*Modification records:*
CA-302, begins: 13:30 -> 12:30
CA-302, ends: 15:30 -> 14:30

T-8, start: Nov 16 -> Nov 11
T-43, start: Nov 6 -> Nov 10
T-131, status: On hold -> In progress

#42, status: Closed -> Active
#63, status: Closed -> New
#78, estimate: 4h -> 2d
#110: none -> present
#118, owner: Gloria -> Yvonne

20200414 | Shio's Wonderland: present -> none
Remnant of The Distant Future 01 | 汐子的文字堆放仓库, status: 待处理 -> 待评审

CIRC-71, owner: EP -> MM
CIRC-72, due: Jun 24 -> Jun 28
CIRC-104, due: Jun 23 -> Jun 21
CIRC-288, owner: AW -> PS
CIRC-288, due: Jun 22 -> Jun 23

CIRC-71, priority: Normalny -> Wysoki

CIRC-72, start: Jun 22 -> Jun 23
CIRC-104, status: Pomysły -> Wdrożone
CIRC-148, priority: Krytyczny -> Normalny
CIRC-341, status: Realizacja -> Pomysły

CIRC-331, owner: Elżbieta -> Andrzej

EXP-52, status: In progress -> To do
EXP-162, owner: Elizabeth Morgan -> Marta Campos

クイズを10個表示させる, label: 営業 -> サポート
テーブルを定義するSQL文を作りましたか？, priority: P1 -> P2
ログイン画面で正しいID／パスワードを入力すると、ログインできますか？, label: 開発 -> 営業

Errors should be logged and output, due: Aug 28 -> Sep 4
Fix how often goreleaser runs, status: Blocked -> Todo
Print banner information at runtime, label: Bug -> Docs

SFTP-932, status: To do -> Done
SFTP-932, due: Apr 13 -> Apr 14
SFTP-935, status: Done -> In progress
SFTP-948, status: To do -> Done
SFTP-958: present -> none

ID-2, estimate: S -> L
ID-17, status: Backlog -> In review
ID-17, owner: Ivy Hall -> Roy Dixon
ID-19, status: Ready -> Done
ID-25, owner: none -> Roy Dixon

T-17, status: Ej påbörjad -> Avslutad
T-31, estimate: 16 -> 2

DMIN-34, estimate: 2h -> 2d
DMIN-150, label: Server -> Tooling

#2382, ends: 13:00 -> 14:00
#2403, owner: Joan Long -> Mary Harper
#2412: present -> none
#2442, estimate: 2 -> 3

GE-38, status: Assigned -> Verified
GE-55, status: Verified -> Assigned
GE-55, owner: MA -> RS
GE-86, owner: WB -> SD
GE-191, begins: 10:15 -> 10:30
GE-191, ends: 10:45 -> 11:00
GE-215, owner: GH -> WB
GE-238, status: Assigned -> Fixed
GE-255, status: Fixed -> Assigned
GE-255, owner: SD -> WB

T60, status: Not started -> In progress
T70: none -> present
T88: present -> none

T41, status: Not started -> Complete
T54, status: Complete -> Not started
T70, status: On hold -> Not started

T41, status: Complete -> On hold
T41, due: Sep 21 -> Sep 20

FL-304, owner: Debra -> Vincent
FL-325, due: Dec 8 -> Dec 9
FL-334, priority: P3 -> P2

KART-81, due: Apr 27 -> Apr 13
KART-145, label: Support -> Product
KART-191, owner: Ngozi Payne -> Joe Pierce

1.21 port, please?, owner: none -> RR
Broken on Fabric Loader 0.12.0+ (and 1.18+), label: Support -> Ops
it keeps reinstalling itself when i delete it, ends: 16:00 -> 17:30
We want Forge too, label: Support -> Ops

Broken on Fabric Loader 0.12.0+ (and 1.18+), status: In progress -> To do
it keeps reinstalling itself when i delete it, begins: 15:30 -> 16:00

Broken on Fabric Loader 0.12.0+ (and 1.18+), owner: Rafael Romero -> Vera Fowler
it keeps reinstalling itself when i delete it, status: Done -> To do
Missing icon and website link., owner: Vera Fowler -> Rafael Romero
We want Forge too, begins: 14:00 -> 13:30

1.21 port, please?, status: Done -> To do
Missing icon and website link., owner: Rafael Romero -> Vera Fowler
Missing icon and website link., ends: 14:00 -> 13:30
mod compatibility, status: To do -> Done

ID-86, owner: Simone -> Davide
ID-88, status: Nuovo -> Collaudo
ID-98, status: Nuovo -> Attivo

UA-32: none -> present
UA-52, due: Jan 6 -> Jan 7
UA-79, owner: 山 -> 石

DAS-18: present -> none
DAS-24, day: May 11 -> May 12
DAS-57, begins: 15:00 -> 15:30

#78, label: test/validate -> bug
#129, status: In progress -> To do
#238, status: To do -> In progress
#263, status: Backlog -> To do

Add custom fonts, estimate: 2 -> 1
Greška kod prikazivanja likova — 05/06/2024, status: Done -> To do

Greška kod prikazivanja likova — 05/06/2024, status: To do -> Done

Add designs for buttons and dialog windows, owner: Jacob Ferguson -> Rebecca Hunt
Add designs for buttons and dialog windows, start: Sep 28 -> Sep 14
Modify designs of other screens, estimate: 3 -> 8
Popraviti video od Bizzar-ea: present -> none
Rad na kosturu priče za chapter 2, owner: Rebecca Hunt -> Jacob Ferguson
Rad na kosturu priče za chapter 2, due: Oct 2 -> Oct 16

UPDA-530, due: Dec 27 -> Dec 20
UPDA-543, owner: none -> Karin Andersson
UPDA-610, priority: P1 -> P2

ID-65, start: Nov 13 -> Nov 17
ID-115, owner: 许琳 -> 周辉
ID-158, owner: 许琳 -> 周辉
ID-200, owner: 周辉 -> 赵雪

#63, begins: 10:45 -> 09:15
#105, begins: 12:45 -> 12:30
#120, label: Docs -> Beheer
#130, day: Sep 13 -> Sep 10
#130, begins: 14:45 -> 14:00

*What you will do:*
Please write out, exactly as they appear above, only the lines in the stretch from the line with "KART-145, label: Support -> Product" through the line with "Modify designs of".

*Task answer:*
KART-145, label: Support -> Product
KART-191, owner: Ngozi Payne -> Joe Pierce

1.21 port, please?, owner: none -> RR
Broken on Fabric Loader 0.12.0+ (and 1.18+), label: Support -> Ops
it keeps reinstalling itself when i delete it, ends: 16:00 -> 17:30
We want Forge too, label: Support -> Ops

Broken on Fabric Loader 0.12.0+ (and 1.18+), status: In progress -> To do
it keeps reinstalling itself when i delete it, begins: 15:30 -> 16:00

Broken on Fabric Loader 0.12.0+ (and 1.18+), owner: Rafael Romero -> Vera Fowler
it keeps reinstalling itself when i delete it, status: Done -> To do
Missing icon and website link., owner: Vera Fowler -> Rafael Romero
We want Forge too, begins: 14:00 -> 13:30

1.21 port, please?, status: Done -> To do
Missing icon and website link., owner: Rafael Romero -> Vera Fowler
Missing icon and website link., ends: 14:00 -> 13:30
mod compatibility, status: To do -> Done

ID-86, owner: Simone -> Davide
ID-88, status: Nuovo -> Collaudo
ID-98, status: Nuovo -> Attivo

UA-32: none -> present
UA-52, due: Jan 6 -> Jan 7
UA-79, owner: 山 -> 石

DAS-18: present -> none
DAS-24, day: May 11 -> May 12
DAS-57, begins: 15:00 -> 15:30

#78, label: test/validate -> bug
#129, status: In progress -> To do
#238, status: To do -> In progress
#263, status: Backlog -> To do

Add custom fonts, estimate: 2 -> 1
Greška kod prikazivanja likova — 05/06/2024, status: Done -> To do

Greška kod prikazivanja likova — 05/06/2024, status: To do -> Done

Add designs for buttons and dialog windows, owner: Jacob Ferguson -> Rebecca Hunt
Add designs for buttons and dialog windows, start: Sep 28 -> Sep 14
Modify designs of other screens, estimate: 3 -> 8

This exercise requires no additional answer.